To stamp its mark like TRT and grab votes among the fast-swelling young generation is no easy task, experts said.
The TRT won dramatic success two decades ago because it brought fresh policies as well as hope to the new generation.
But now, the Kao Klai Party and the Progressive Forward Group led by billionaire-turned-politician Thanathorn Juangroongruangkit – both spawned from the dissolved Future Forward Party – have attracted strong followings among the younger generation, making it difficult for other parties to grab a share, Stithorn added.

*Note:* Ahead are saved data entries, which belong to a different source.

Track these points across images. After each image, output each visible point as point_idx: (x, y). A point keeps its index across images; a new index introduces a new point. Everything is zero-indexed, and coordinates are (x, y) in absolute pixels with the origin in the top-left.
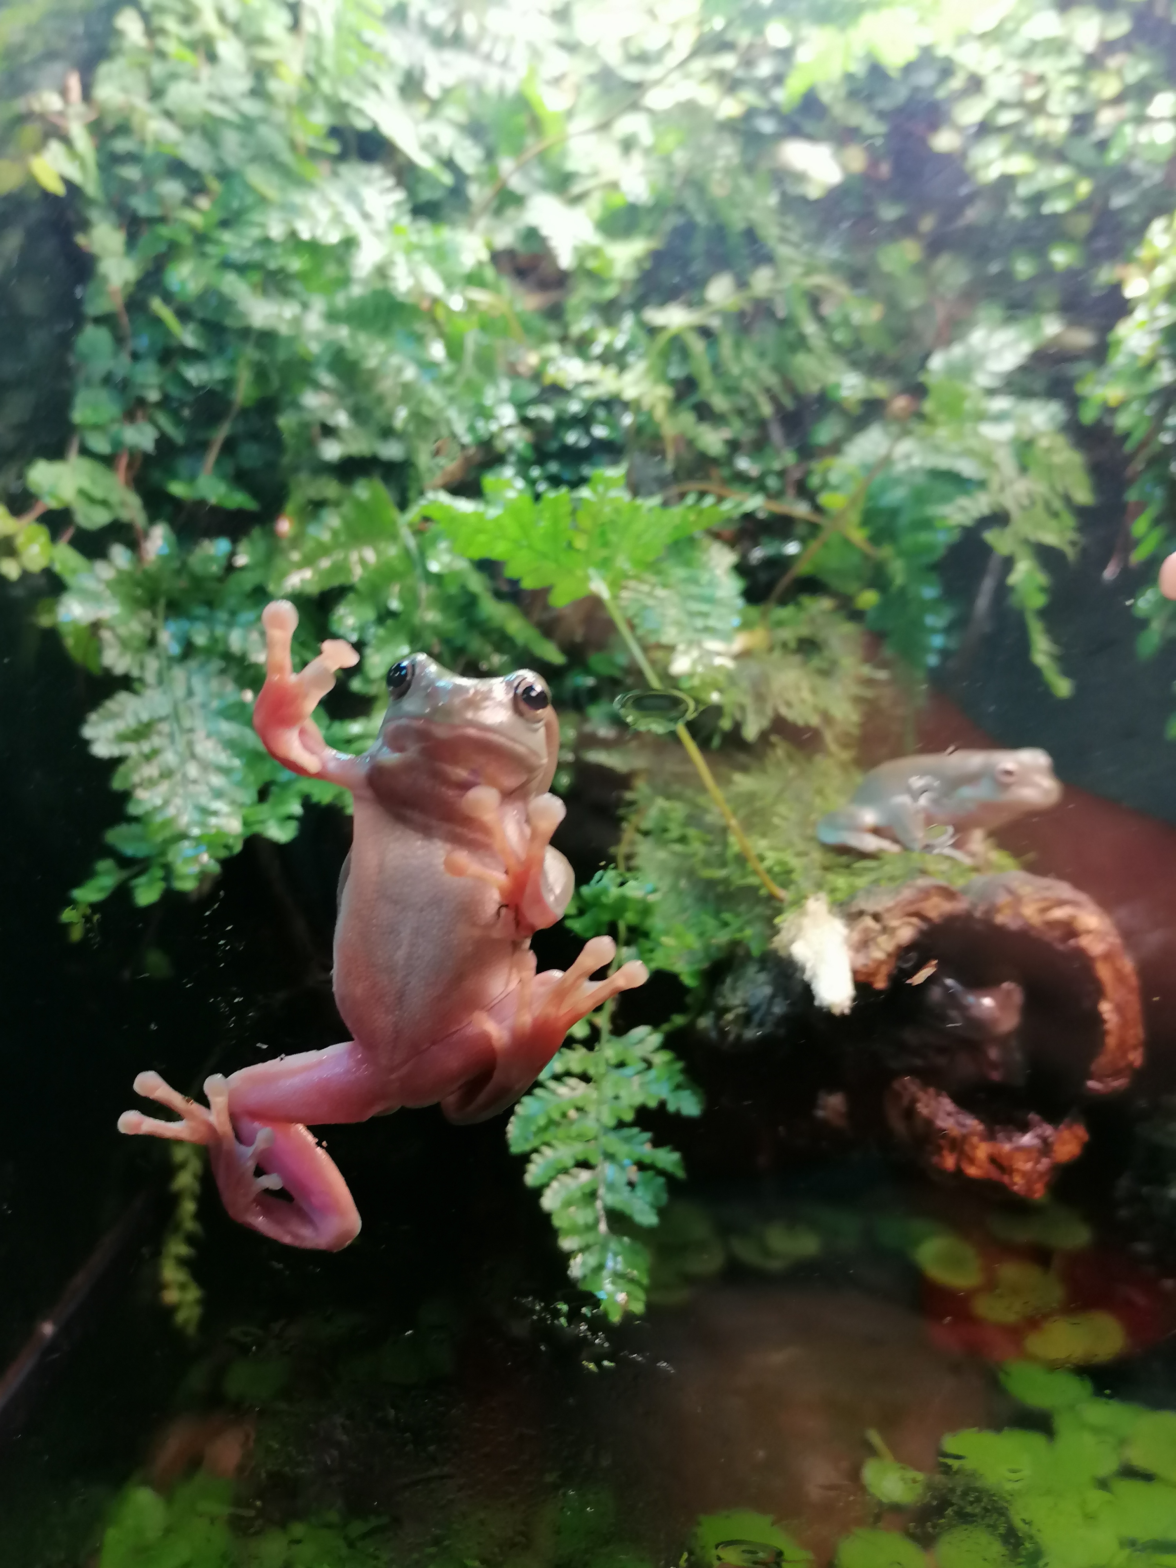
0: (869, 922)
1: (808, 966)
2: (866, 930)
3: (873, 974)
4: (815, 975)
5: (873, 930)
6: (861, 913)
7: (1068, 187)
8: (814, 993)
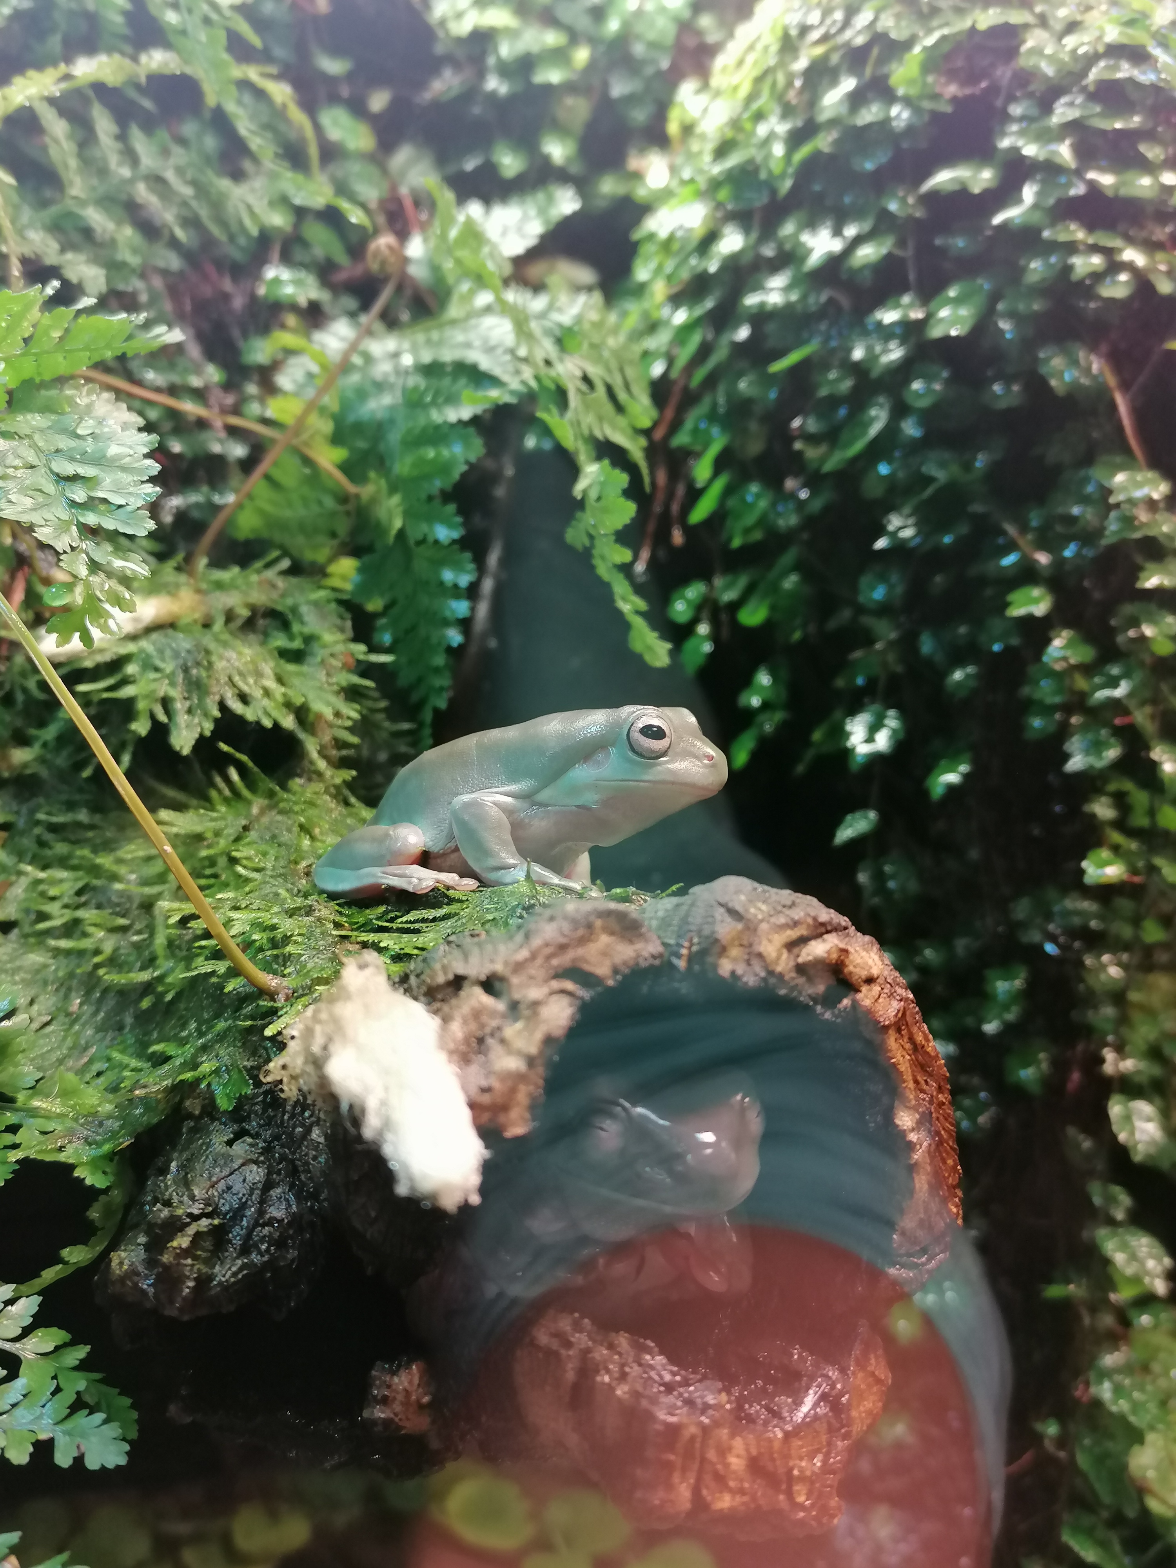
0: (479, 997)
1: (372, 1104)
2: (477, 1014)
3: (502, 1108)
4: (387, 1124)
5: (493, 1014)
6: (458, 983)
7: (559, 56)
8: (393, 1165)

Moreover, there is also competition for the youth vote from others, including the newly formed Kla or Dare Party of Korn Chatikavanij and the Progressive Constitution Group co-founded by Parit “Itim” Wacharasindhu, a former member of the Democrat Party’s New Dem faction.
Yuthaporn agreed that CARE offered little to attract new-generation voters, who tend to be more interested in identity politics or issues like gender and environment.

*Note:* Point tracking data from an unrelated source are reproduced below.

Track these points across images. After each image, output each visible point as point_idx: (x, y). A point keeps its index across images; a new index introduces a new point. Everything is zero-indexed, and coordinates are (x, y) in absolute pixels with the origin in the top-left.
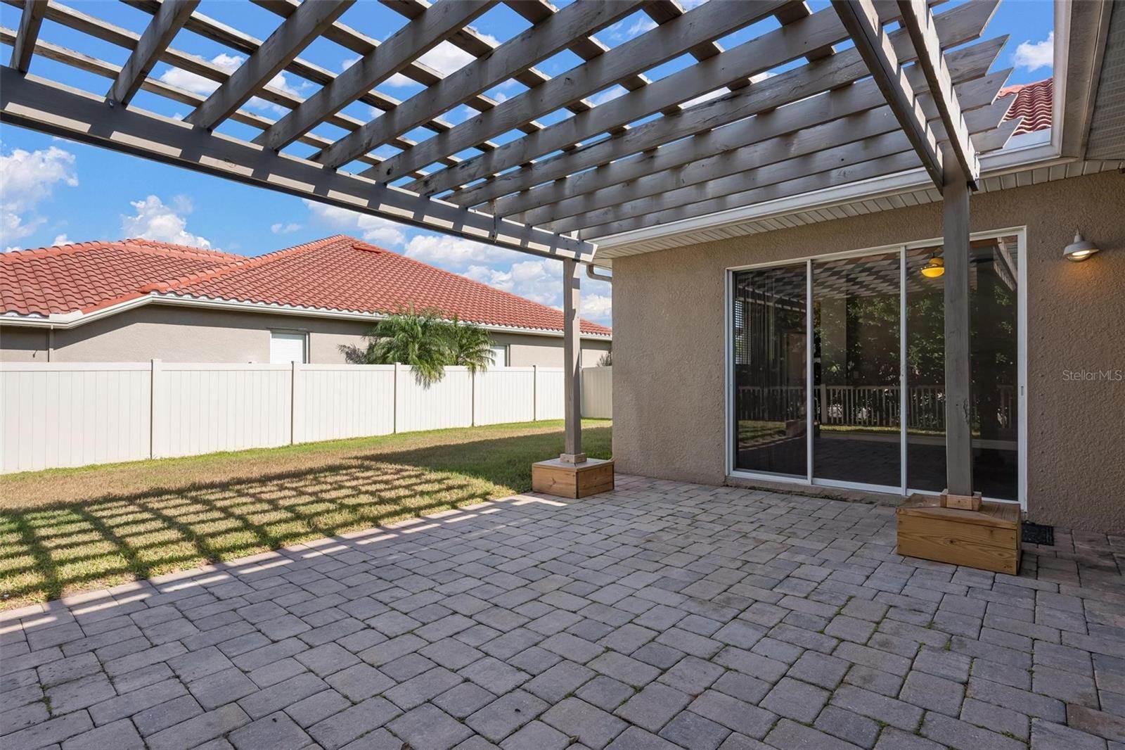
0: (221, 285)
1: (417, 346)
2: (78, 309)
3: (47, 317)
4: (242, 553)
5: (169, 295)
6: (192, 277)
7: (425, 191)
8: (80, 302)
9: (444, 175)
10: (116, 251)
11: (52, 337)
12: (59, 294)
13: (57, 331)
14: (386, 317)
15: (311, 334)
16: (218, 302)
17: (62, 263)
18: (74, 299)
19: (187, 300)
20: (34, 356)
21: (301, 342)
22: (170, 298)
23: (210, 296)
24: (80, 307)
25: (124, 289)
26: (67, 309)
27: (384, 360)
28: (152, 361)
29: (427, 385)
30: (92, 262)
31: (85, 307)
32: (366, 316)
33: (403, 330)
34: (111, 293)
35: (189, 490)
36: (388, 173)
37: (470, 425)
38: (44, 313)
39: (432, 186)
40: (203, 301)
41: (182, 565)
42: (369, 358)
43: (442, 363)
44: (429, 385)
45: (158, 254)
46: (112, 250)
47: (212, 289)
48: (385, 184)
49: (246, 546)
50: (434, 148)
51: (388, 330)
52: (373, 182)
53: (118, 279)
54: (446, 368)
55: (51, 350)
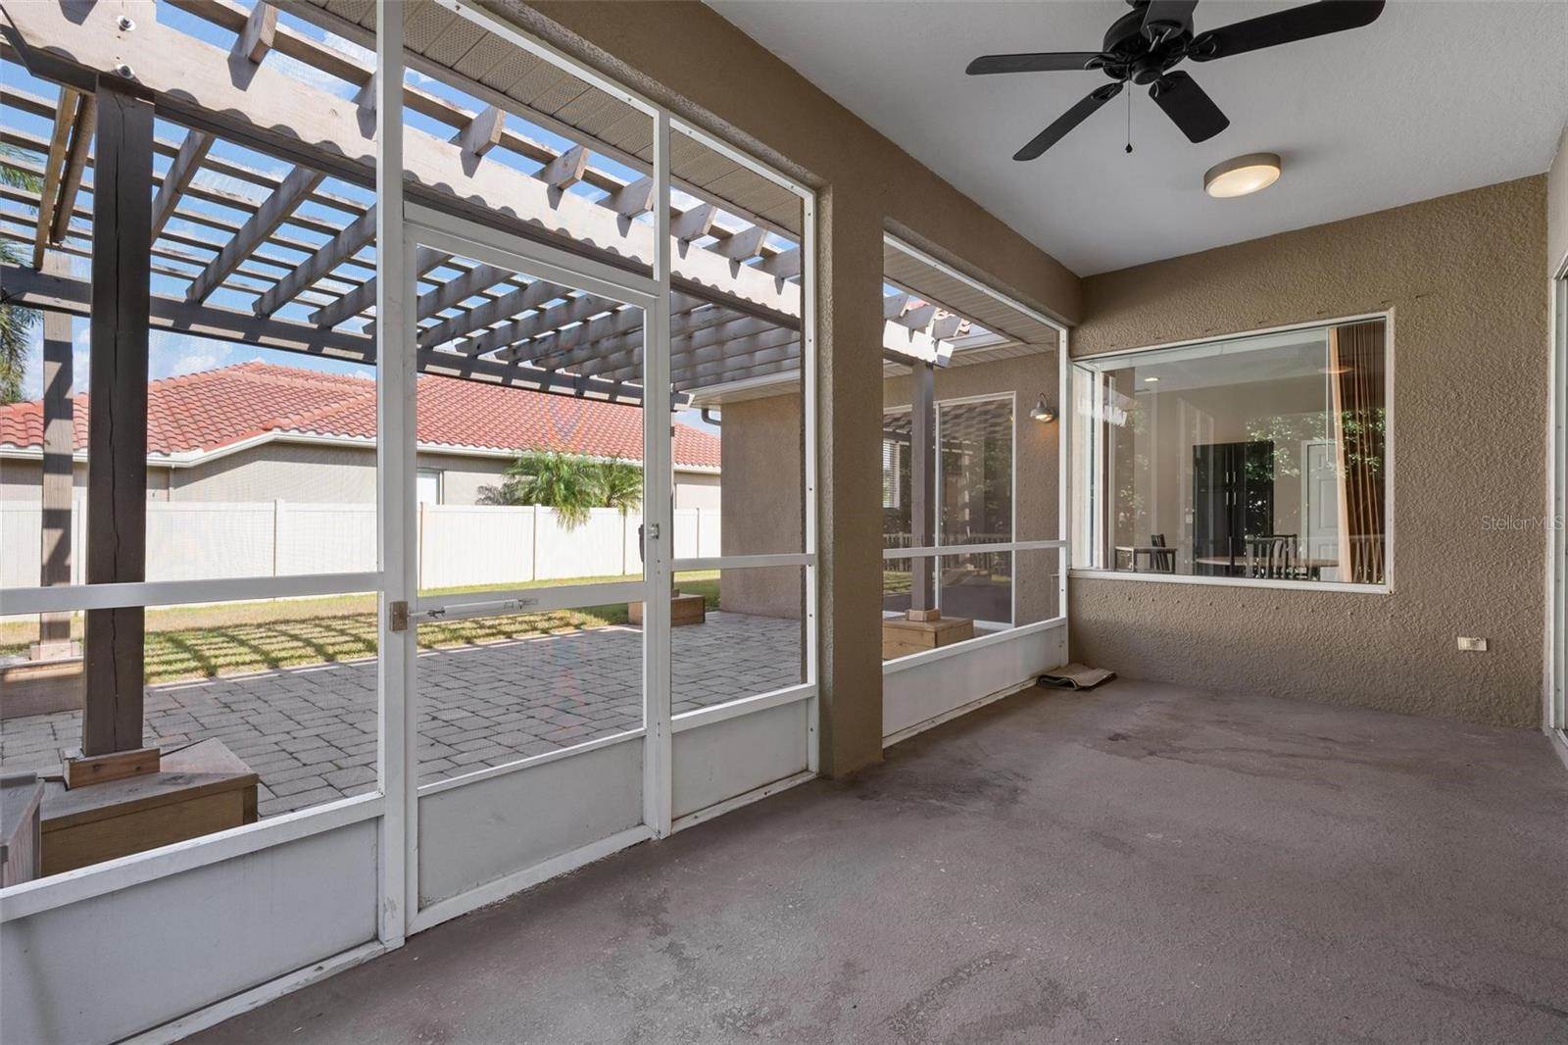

The academic said that to be successful, a new political group must propose fresh ideas that catch the public’s imagination. If its ideas fell flat, then the group would remain a think-tank, criticising and scrutinising the government’s policies, but never making the leap to become an established party.
Moreover, the fact that its co-founders are associated with Thaksin would make it difficult for the group to attract anything other than Pheu Thai supporters or to broaden its political base beyond that of Thaksin to other groups, especially the new generation, according to Yuthaporn.

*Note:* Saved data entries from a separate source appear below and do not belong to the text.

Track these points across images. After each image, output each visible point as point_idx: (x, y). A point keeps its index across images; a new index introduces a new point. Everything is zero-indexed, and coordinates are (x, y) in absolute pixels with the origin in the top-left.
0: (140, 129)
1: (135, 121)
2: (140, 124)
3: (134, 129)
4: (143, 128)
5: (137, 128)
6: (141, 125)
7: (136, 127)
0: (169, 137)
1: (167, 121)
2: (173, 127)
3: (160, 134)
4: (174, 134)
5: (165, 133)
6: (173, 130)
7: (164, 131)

Distancing themselves from the fugitive ex-premier will be a tough task given group members will be questioned as to whether they are just another part of Thaksin’s “political game”, said the academic.
CARE, which was launched with 30-40 members, describes itself as a group of people from all walks of life who care about the future of Thailand.
“We will expand our network to brainstorm and cooperate, bringing everyone together to ‘think, drive, Thai’,” says the group’s campaign manifesto.
“We believe we will be able to generate countless possibilities and solutions to drive Thailand ahead to regain its dignity and pride alongside other civilised countries.”
Apart from heavyweight politicians linked with Thaksin, other founders including economist Supavut Saichue, outspoken TV commentator Lakkhana “Khaek” Panvichai, and celebrated architect Duangrit Bunnag. All were introduced at the group’s launch event, held in a studio at Voice TV, which is owned by Thaksin’s children.
The widespread belief that CARE was formed as a result of conflict within Pheu Thai was dismissed by co-founder Phumtham. He insisted that he is still a Pheu Thai member and had no plans to invite fellow party members to join the group.
Questioned on why he had not kept his political activity within Pheu Thai, Phumtham said CARE was formed to gather ideas for solutions to the country’s problems from civil networks and professionals in various fields, who would have been reluctant to join any initiative launched by an existing party.
However, Phumtham did not rule out the possibility of CARE becoming a political party.
“It depends on future situations,” he said.